On Wednesday the President again issued a statement that he would veto the CJS bill if it did not include LIFA. Democrats have the votes to sustain a veto. However, while speaking with reporters it seemed Clinton might be backing off from this hard-line stance, saying “we’ve made some real progress and the Republicans have come some way toward our position on this. I don’t think it’s enough and I hope we can do more.” Actions the rest of the week, however, indicated that the President remained firm in his commitment to LIFA.

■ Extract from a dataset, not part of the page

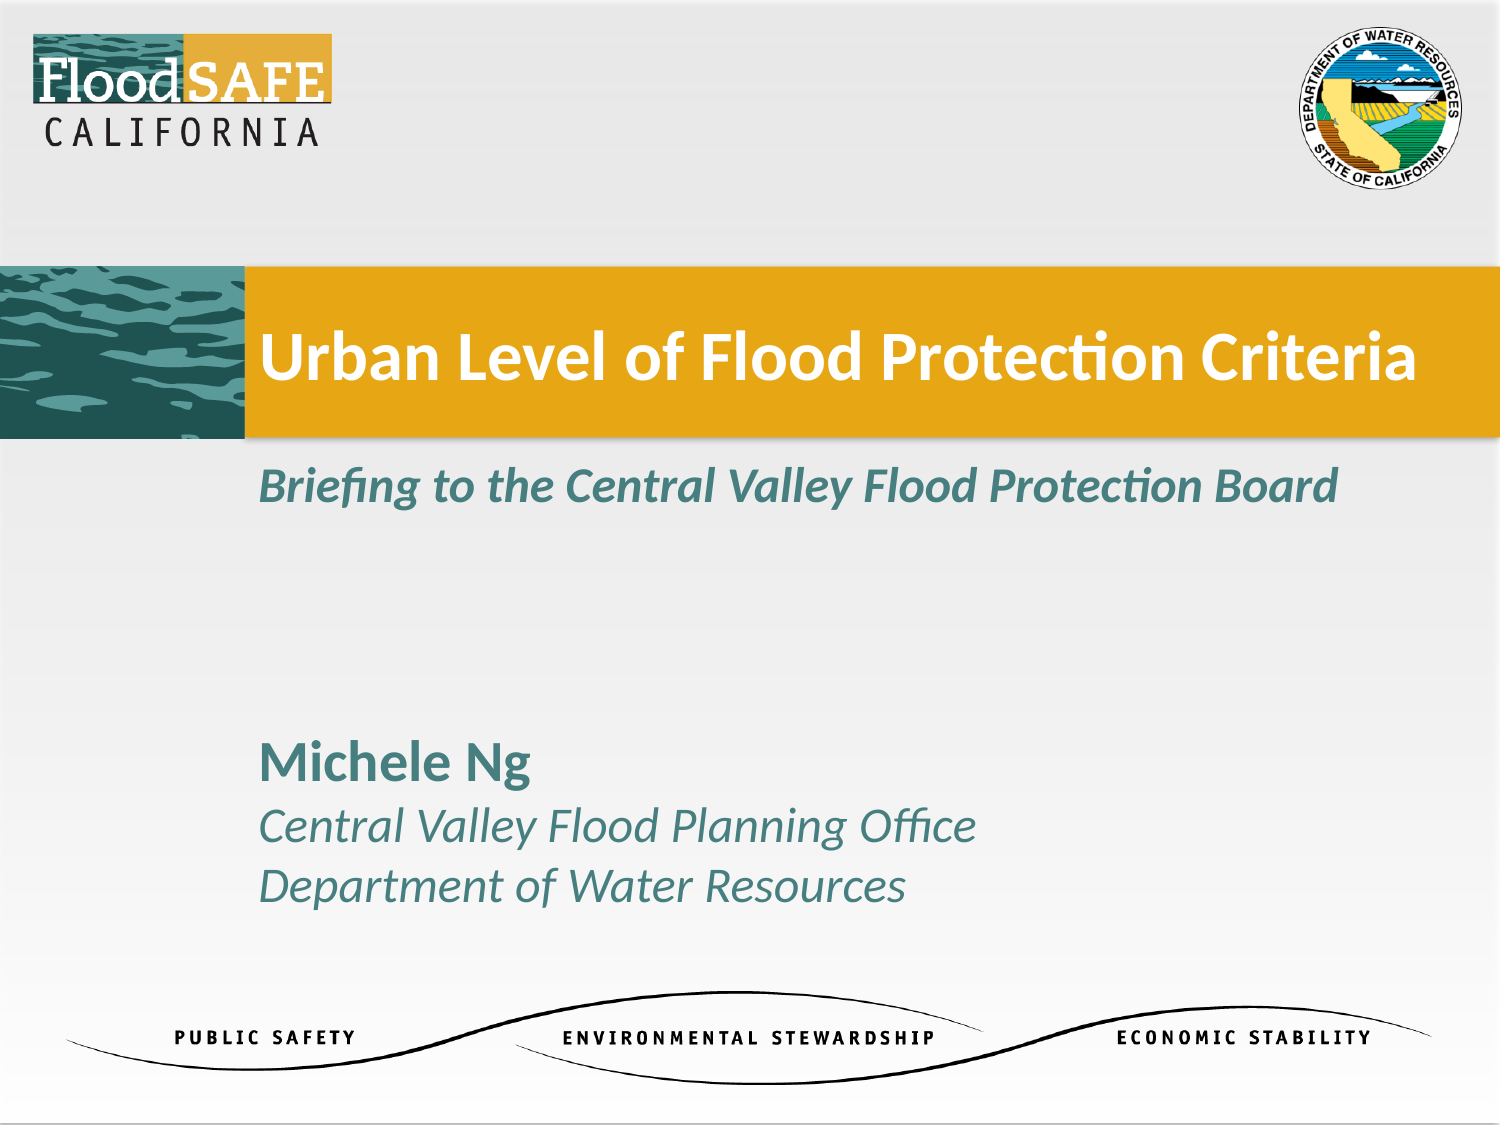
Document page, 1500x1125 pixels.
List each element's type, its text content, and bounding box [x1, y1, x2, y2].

In response to this veto threat, Republicans did seem to give some ground. Senate Majority Leader Trent Lott said that negotiations could still be conducted about the inclusion of immigration amendments in the appropriations bill for the Departments of Labor, Health and Human Services and Education. On Thursday the House sent a version of the CJS bill (which was incorporated into the bill to fund Washington, D.C.) to the Senate that included the Republican immigration compromise, which the Senate will vote on Monday. Clinton continued to maintain his threat to veto the bill.
In an attempt to avoid this veto, negotiations are being conducted about what immigration provisions to include in the Labor, Health and Human Services and Education funding bill. Hopefully Congress will wrap up its business next week and we will have positive news to report. Along with LIFA, the administration is also seeking to restore food stamp and health care benefits for legal immigrants. In a statement released last week, Clinton referred to his promise made in 1996 when he signed federal welfare reform legislation to amend some of the provisions of the law he was signing. According to the statement, “now it is time to restore benefits to legal immigrants.” This effort is also facing a battle, as important House leaders, including Bill Archer (R-TX), the Chair of the Ways and Means Committee, which oversees funding legislation, and Lamar Smith (R-TX), the Chair of the Immigration Subcommittee.